Electronic design automation data
:::::
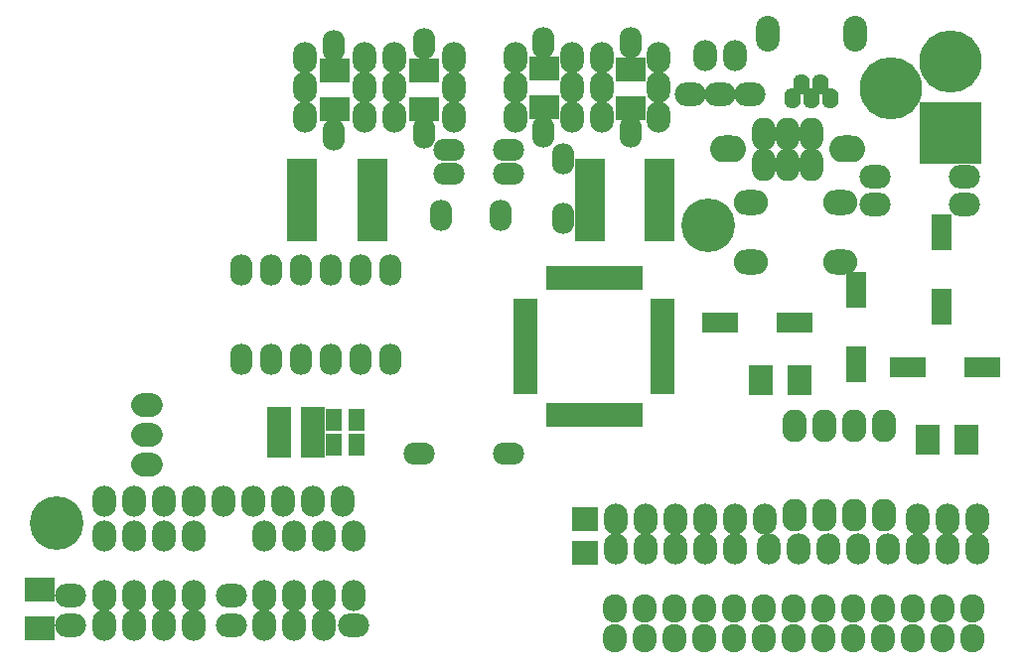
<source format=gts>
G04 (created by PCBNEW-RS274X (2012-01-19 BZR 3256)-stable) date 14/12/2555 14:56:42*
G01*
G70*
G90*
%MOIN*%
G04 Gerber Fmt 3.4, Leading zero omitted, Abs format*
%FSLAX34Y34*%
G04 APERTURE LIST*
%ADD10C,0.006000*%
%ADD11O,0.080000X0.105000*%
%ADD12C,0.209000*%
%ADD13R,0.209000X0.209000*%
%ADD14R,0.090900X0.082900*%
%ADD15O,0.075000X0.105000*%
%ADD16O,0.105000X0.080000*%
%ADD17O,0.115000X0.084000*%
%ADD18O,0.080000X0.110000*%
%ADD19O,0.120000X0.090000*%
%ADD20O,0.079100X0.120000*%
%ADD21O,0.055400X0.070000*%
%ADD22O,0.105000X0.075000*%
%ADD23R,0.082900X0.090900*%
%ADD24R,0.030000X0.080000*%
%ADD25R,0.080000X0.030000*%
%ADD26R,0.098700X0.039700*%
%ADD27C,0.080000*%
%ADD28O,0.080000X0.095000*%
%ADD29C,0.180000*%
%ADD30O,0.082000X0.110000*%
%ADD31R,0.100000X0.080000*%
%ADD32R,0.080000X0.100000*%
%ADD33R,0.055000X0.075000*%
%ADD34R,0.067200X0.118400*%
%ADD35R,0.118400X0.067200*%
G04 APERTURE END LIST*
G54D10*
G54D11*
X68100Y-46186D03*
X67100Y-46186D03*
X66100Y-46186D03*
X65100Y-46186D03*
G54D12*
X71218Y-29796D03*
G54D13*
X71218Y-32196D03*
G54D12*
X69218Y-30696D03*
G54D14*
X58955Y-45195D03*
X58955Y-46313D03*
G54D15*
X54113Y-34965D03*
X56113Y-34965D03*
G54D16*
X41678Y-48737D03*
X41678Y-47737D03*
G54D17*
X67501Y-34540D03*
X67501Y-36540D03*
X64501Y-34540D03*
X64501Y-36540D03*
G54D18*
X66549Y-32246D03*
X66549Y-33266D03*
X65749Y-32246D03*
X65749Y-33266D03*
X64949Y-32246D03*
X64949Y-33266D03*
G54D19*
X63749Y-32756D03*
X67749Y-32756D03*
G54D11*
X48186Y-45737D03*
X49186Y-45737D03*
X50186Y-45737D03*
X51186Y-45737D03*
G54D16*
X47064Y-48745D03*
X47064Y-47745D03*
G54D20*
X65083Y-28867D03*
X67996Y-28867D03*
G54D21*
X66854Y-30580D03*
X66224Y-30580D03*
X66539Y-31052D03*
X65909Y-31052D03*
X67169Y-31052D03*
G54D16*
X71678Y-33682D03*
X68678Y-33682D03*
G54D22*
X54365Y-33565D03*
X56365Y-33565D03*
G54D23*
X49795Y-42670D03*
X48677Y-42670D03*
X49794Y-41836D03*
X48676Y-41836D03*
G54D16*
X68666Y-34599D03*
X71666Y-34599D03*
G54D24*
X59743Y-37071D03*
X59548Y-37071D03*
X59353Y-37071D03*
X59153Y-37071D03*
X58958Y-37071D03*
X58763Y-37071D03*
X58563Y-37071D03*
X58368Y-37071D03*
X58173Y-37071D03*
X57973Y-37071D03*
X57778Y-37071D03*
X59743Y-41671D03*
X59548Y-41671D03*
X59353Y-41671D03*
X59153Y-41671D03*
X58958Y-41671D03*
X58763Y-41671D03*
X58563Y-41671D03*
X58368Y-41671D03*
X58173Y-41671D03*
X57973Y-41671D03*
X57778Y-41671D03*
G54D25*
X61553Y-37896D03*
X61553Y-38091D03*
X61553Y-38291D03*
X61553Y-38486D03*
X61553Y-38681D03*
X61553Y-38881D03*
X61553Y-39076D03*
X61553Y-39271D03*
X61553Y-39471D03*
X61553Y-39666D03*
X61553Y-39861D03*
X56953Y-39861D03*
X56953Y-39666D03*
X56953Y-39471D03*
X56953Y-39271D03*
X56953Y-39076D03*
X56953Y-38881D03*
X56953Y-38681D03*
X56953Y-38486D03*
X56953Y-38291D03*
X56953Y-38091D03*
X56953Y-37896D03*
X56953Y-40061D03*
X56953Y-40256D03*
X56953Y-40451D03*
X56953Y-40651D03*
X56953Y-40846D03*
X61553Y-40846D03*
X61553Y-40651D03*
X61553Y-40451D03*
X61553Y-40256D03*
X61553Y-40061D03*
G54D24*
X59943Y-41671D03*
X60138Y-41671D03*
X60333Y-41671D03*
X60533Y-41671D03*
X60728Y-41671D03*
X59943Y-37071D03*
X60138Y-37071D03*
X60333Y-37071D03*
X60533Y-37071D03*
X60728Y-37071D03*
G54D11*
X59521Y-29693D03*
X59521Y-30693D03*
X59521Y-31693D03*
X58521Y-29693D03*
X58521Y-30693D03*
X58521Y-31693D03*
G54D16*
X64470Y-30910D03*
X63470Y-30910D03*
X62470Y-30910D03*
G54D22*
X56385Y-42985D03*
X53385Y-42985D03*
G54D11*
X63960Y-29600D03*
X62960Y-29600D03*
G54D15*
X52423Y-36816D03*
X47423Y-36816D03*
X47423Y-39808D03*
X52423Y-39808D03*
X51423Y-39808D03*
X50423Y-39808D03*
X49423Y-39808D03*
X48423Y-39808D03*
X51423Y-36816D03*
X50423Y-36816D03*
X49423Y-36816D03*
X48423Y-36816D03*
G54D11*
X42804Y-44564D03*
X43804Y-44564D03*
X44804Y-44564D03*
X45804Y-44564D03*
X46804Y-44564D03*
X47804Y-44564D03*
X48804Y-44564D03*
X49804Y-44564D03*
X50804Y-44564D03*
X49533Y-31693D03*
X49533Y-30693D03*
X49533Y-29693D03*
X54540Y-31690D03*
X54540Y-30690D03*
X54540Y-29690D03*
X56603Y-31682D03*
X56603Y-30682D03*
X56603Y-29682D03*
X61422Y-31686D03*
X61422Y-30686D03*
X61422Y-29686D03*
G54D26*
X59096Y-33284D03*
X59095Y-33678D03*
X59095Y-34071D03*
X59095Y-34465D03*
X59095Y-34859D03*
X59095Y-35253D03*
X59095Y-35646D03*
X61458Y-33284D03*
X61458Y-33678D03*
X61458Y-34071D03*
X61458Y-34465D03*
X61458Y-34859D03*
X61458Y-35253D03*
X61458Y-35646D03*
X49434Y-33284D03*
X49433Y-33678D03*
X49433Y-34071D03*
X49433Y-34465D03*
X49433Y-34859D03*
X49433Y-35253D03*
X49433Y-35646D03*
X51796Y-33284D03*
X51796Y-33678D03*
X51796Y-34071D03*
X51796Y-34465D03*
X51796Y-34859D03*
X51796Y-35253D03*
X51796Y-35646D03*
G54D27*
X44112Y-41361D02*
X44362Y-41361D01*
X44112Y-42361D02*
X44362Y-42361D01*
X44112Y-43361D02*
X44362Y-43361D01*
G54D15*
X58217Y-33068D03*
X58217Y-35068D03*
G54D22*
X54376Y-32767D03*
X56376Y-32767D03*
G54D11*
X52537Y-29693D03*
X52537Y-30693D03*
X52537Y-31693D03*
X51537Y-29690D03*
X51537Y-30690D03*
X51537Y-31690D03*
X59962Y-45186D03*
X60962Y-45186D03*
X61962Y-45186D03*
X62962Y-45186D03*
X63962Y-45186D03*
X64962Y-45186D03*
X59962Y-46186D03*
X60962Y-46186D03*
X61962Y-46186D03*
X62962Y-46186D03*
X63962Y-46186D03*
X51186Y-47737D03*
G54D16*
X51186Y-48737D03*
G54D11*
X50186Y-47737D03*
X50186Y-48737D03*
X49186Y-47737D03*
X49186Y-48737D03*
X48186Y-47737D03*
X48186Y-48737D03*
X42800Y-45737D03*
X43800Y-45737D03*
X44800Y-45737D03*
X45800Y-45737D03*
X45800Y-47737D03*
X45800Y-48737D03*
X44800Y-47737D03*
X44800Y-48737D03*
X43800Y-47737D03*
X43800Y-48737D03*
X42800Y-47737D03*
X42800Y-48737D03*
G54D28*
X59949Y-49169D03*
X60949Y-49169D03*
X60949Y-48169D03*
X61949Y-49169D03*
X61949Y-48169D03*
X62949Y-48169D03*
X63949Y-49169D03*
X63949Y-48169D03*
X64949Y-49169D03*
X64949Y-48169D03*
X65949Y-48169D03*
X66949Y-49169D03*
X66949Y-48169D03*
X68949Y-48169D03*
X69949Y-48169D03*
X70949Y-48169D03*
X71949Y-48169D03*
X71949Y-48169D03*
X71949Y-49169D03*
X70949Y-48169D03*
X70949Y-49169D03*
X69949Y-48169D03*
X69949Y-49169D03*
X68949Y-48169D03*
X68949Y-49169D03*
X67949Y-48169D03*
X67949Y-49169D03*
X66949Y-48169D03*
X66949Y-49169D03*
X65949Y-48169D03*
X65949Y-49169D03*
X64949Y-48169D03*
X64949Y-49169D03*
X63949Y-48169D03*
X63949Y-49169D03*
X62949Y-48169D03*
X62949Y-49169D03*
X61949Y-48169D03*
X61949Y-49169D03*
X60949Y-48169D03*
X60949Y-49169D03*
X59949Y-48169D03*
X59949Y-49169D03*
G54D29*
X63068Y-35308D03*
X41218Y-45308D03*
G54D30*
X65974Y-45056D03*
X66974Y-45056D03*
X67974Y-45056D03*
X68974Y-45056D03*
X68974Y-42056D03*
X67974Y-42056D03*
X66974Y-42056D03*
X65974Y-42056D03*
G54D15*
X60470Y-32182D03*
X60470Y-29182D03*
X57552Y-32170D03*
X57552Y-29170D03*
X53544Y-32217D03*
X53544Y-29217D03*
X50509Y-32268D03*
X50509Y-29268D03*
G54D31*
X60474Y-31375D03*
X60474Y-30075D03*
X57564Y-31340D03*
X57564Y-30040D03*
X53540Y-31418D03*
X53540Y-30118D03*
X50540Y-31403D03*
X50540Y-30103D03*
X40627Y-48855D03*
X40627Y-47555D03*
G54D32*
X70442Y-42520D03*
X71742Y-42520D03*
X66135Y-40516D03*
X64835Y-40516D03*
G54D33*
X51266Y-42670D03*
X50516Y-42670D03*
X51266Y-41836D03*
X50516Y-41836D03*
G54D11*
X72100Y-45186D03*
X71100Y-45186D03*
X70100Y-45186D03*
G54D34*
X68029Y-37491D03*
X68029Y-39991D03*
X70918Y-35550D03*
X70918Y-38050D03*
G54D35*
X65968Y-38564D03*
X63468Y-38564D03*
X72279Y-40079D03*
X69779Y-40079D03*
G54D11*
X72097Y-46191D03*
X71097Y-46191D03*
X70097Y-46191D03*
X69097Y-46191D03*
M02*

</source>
:::::
→ Problem to solve:
Pull every line containing "LIST" out of the records.

→ Result for this task:
G04 APERTURE LIST*
G04 APERTURE END LIST*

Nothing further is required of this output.